Gender: Socially Constructed

            When speaking of social construction we refer to the way society defines and develops ideas and characteristics on issues that vary throughout certain time periods and certain cultures. For example, the mid-1900's Western version of the typical family roles was for the father to work and bring home the income, and for the mother to take care of the home and the children. The father would come home to a cooked meal, well deserved from a hard day's work. From another perspective, Evelyn Blackwood's article, "The Case of Cross-Gender females," tells of a study done on female cross-gender roles of Native American tribes in the late nineteenth century. In those societies females were to "assume the male role permanently and marry women." They would act, dress, and talk much like the other sex and were sometimes seen as being half male, half female.".

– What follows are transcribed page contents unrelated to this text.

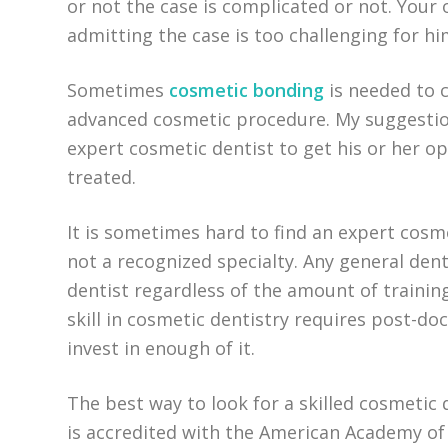
or not the case is complicated or not. Your
admitting the case is too challenging for hi
Sometimes
cosmetic bonding
is needed to c
advanced cosmetic procedure. My suggestio
expert cosmetic dentist to get his or her o
treated.
It is sometimes hard to find an expert cosmet
not a recognized specialty. Any general dent
dentist regardless of the amount of trainin
skill in cosmetic dentistry requires post-do
invest in enough of it.
The best way to look for a skilled cosmetic d
is accredited with the American Academy of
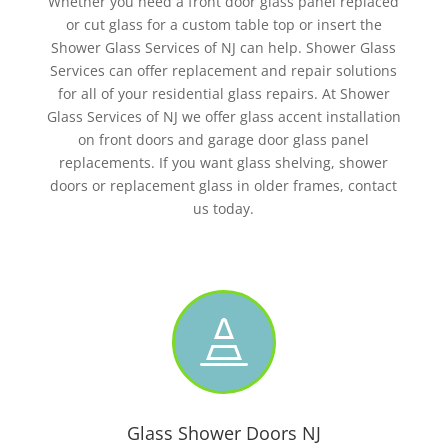
Whether you need a front door glass panel replaced
or cut glass for a custom table top or insert the
Shower Glass Services of NJ can help. Shower Glass
Services can offer replacement and repair solutions
for all of your residential glass repairs. At Shower
Glass Services of NJ we offer glass accent installation
on front doors and garage door glass panel
replacements. If you want glass shelving, shower
doors or replacement glass in older frames, contact
us today.

Glass Shower Doors NJ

             There are countless arguments and supportive evidence sustaining the view that gender is socially constructed. One example comes from the evidence of social construction of gender in the advertising. Jean Killbourne does a great analysis of this issue in her documentary, "Still Killing Us Softly." She says that, "advertising is the bloodstream of the media," a one hundred billion dollar industry which is paid by us consumers. In other words we are paying this industry to help define what is beautiful and what we should look like. We are setting standards on what it is to look like a male and a female that slowly changes everyday.

             People should take notice of the important distinction between social constructions of gender and the biological origins of gender. Some confuse sex with gender or assume that they are much the same. Sex is a biological identity as being male or female. Gender is learned patterns of behavior and expectations for members of each sex and varies across time and culture.

             Men are considered to be more aggressive and have greater strength which is why we define sporting rules as they are.